(Texto)
Frente a los vendedores de baratijas y una «incultura cada día más fuerte», los libreros de viejo de París instalados en las riberas del Sena quieren presentar una petición ante el ministerio de Cultura para que se les incluya en la lista de patrimonio de la Unesco.
«Libreros pobres sin medios para tener una tienda ni vender [artículos] nuevos y que esparcen libros viejos sobre el Pont Neuf, a lo largo de las riberas». Esta definición, del diccionario Le Furetière de 1690, parece estar plenamente de actualidad en pleno siglo XXI.
Casi 1.000 cajas todas pintadas de color verde pueblan alrededor de 4 km a lo largo de las orillas del Sena, dos tercios de los cuales en la ribera izquierda, al sol, y se han convertido en un símbolo de la capital francesa.
El ayuntamiento decide el emplazamiento de las cajas, por las que los propietarios no tienen que pagar ningún alquiler, pero sí cumplir ciertas normas: abrir al menos tres días por semana y limitar a una sola caja, de las cuatro que se conceden a cada librero, la venta de antigüedades o ‘souvenirs’.
Los llamados «bouquinistes» sufren y reclaman «reconocimiento».
«Frente a la crisis de las librerías, la competencia del sector multimedia y una incultura cada día más fuerte, nos gustaría atraer un poco la atención de los focos… Somos tan importantes como la Torre Eiffel para los turistas», señala Jérôme Callais, presidente de la asociación cultural de estos libreros a orillas del Sena de París, que reagrupa a más del 80% de los 226 «bouquinistes».
‘Singularidad’
Se trata de «uno de los últimos oficios típicamente parisinos», defiende Gildas Bouillaud, librero de viejo desde hace dos años, plumero en mano, limpiando sus obras a dos pasos de Notre Dame.
«Somos un difusor de saberes […] casi tenemos un papel filosófico en la sociedad. ¡Deben protegernos por el bien de la humanidad!», lanza Bouillaud, de unos 40 años.
Ensalza «el encanto de la singularidad de cada caja, un poco caótico, pues hay algunas penosas y otras rutilantes» y critica a los «vendedores de recuerdos y baratijas» que ponen «el oficio en peligro».
«No podemos quitar la caja de antigüedades y ‘souvenirs'», apunta Jérôme Callais, pues a muchos les permite «salir adelante».
Mathias Grandis de Portefaix, de 67 años, añade, bromista, que «el Ayuntamiento debería pagarnos, pues de algún modo animamos» la ciudad.

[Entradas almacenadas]

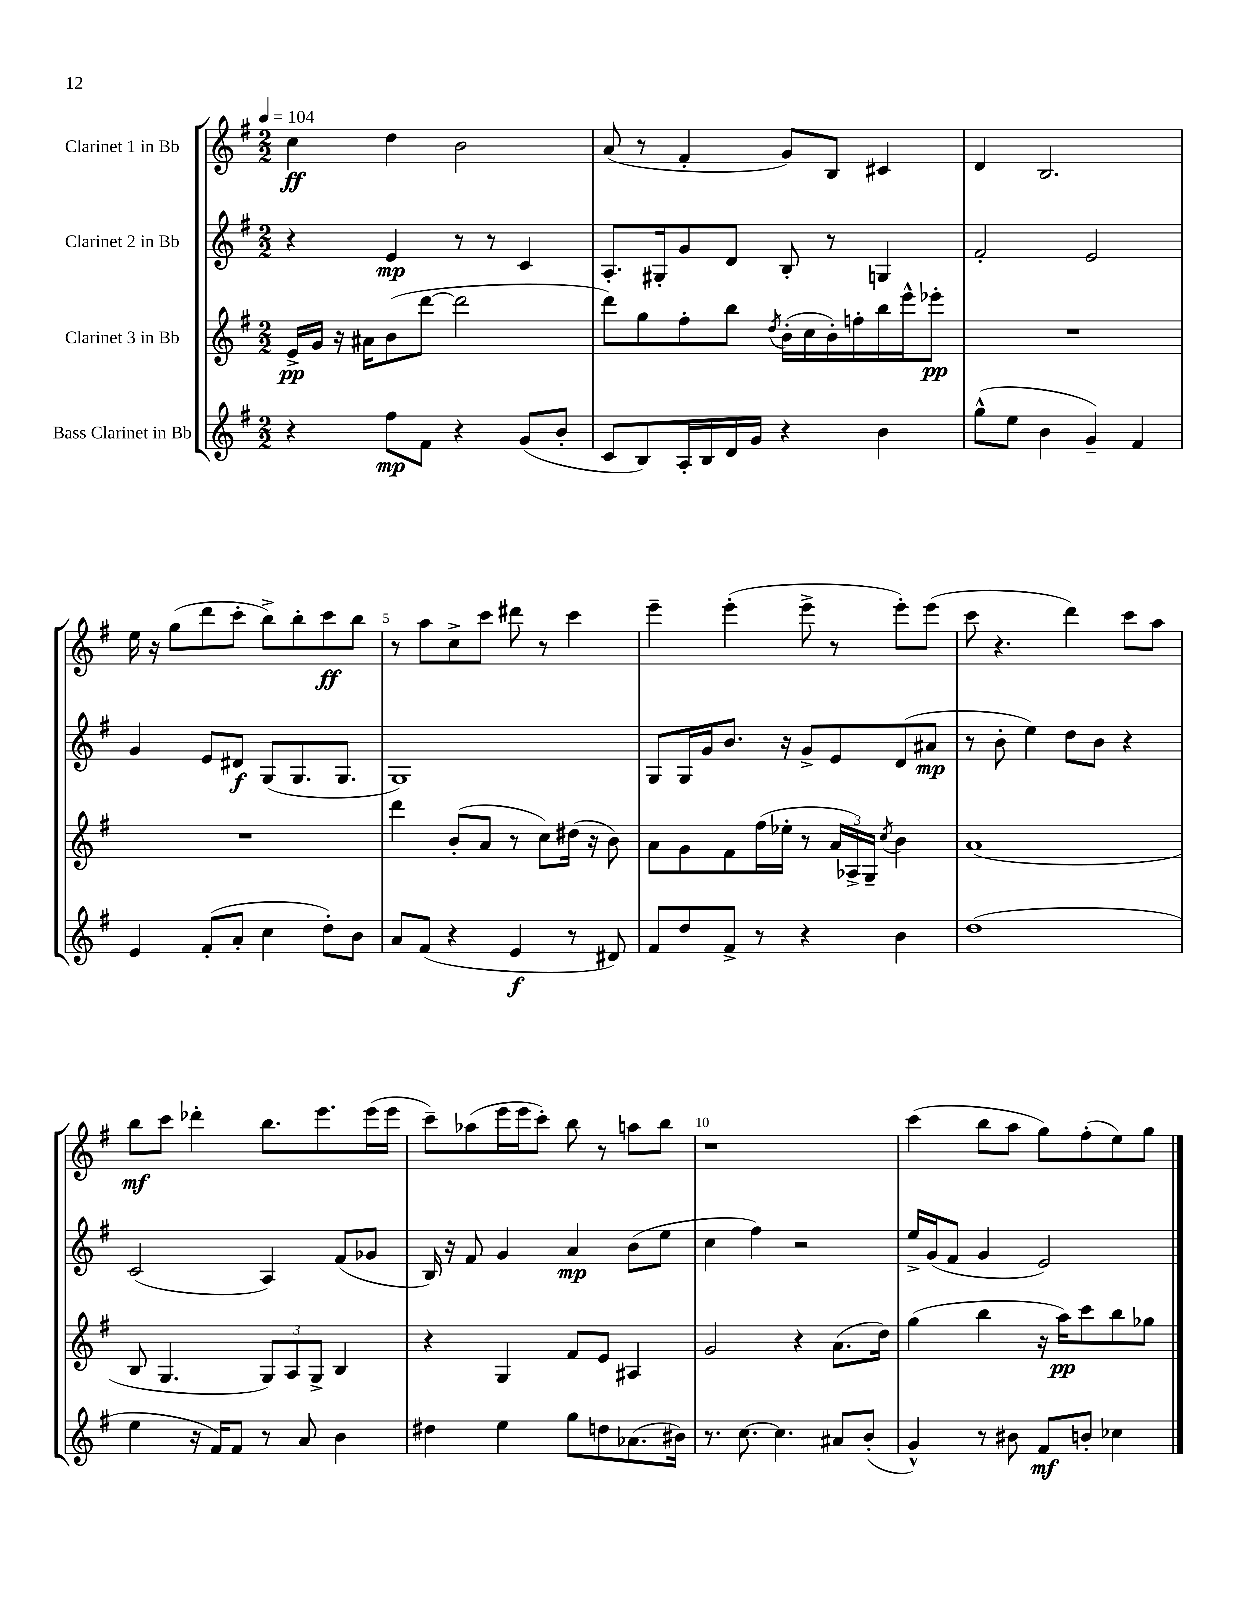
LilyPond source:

<<
\new StaffGroup <<
\new Staff = "s0" \with { instrumentName = "Clarinet 1 in Bb" } {
    \clef treble \key g \major \numericTimeSignature \time 2/2 \tempo 4 = 104
    \autoBeamOff c''4\ff d''4 b'2 |
    a'8( r8 fis'4-. g'8[) b8] cis'4 |
    d'4 b2. |
    e''16 r16 g''8[( d'''8 c'''8]-. b''8[->) b''8-. c'''8\ff b''8] |
    r8 a''8[ c''8-> c'''8] dis'''8 r8 c'''4 |
    e'''4-- e'''4-.( e'''8-> r8 e'''8[-.) e'''8]( |
    c'''8 r4. d'''4) c'''8[ a''8] |
    b''8[\mf c'''8] des'''4-. b''8.[ e'''8. e'''16( e'''16] |
    c'''8[--) aes''8( e'''16 e'''16 c'''8]-.) b''8 r8 a''8[ b''8] |
    r1 |
    c'''4( b''8[ a''8] g''8[) fis''8-.( e''8) g''8] \bar "|." |
}
\new Staff = "s1" \with { instrumentName = "Clarinet 2 in Bb" } {
    \clef treble \key g \major \numericTimeSignature \time 2/2
    \autoBeamOff r4 e'4\mp r8 r8 c'4 |
    a8.[-. gis16-. g'8 d'8] b8-. r8 g4 |
    fis'2-. e'2 |
    g'4 e'8[ dis'8]\f g8[( g8. g8.] |
    g1) |
    g8[ g16 g'16 b'8.] r16 g'8[-> e'8 d'8( ais'8]\mp |
    r8 b'8-. e''4) d''8[ b'8] r4 |
    c'2( a4) fis'8[( ges'8] |
    b16) r16 fis'8 g'4 a'4\mp b'8[( e''8] |
    c''4 fis''4) r2 |
    e''16[-> g'16( fis'8] g'4 e'2) \bar "|." |
}
\new Staff = "s2" \with { instrumentName = "Clarinet 3 in Bb" } {
    \clef treble \key g \major \numericTimeSignature \time 2/2
    \autoBeamOff e'16[->\pp g'16] r16 ais'16[ b'8( d'''8]~ d'''2 |
    d'''8[) g''8 fis''8-. b''8] \acciaccatura { d''8 } b'16[-.( c''16 b'16-.) f''16-. b''16 e'''16-^ ees'''8]-.\pp |
    R1 |
    R1 |
    d'''4 b'8[-.( a'8] r8 c''8[) dis''16]( r16 b'8) |
    a'8[ g'8 fis'8 fis''16( ees''16]-. r8 \tuplet 3/2 { a'16[ aes16->) g16]-- } \acciaccatura { c''8 } b'4 |
    a'1( |
    b8 g4. \tuplet 3/2 { g8[) a8 g8]-> } b4 |
    r4 g4 fis'8[ e'8] ais4 |
    g'2 r4 a'8.[( d''16]) |
    g''4( b''4 r16 a''16[\pp) c'''8 b''8 ges''8] \bar "|." |
}
\new Staff = "s3" \with { instrumentName = "Bass Clarinet in Bb" } {
    \clef treble \key g \major \numericTimeSignature \time 2/2
    \autoBeamOff r4 fis''8[\mp fis'8] r4 g'8[( b'8]-. |
    c'8[ b8) a16-. b16 d'16 g'16] r4 b'4 |
    g''8[-^( e''8] b'4 g'4--) fis'4 |
    e'4 fis'8[-.( a'8]-. c''4 d''8[-.) b'8] |
    a'8[ fis'8]( r4 e'4\f r8 dis'8) |
    fis'8[ d''8 fis'8]-> r8 r4 b'4 |
    d''1( |
    e''4 r16 fis'16[) fis'8] r8 a'8 b'4 |
    dis''4 e''4 g''8[ d''8 aes'8.( bis'16]) |
    r8. c''8.~ c''4. ais'8[ b'8]-.( |
    g'4-^) r8 bis'8 fis'8[\mf b'8]-. ces''4 \bar "|." |
}
>>
>>
\layout { \context { \Score \override BarNumber.break-visibility = ##(#f #t #t) barNumberVisibility = #(every-nth-bar-number-visible 5) } }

(Enunciado del problema) Por favor, continúa el texto sobre los libreros de viejo del Sena a partir de su última frase. Las entradas no tienen relación con el texto sobre los libreros de viejo del Sena.

(Respuesta escrita)
Toqueteando uno de los libros, este jubilado menciona el «lado agradable de las encuadernaciones bellas», el «olor a humedad de un libro».
Bajo el sol, los turistas se detienen frente a las cajas, rebuscan entre las obras y se van con las manos vacías. «De cada 100 clientes, solo dos o tres compran», según Mathias.
Entre sus clientes más famosos se encuentra el expresidente francés François Mitterand, que solía pasarse por estas librerías de camino a casa, acompañado de dos guardaespaldas.
‘Oficio físico’
Michelle Huchet-Nordmann lleva ya treinta años instalada en la ribera del Sena, cerca de la Académie Française, haciendo frente al «calor, al viento, al frío». «Formamos parte de las antigüedades de la ciudad pero pagamos muy cara nuestra libertad: es un oficio muy físico».
«Son apasionados de los libros», subraya Olivia Polski, concejal de Comercio del Ayuntamiento de París, pero con «un problema de modelo económico». «En un contexto en el que la cuestión del libro es muy sensible, necesitan que se sepa que ellos están ahí».
Para poder figurar en la lista del patrimonio cultural inmaterial de la humanidad, estos libreros tendrán que convencer al ministerio de Cultura para que presente su candidatura ante la Unesco.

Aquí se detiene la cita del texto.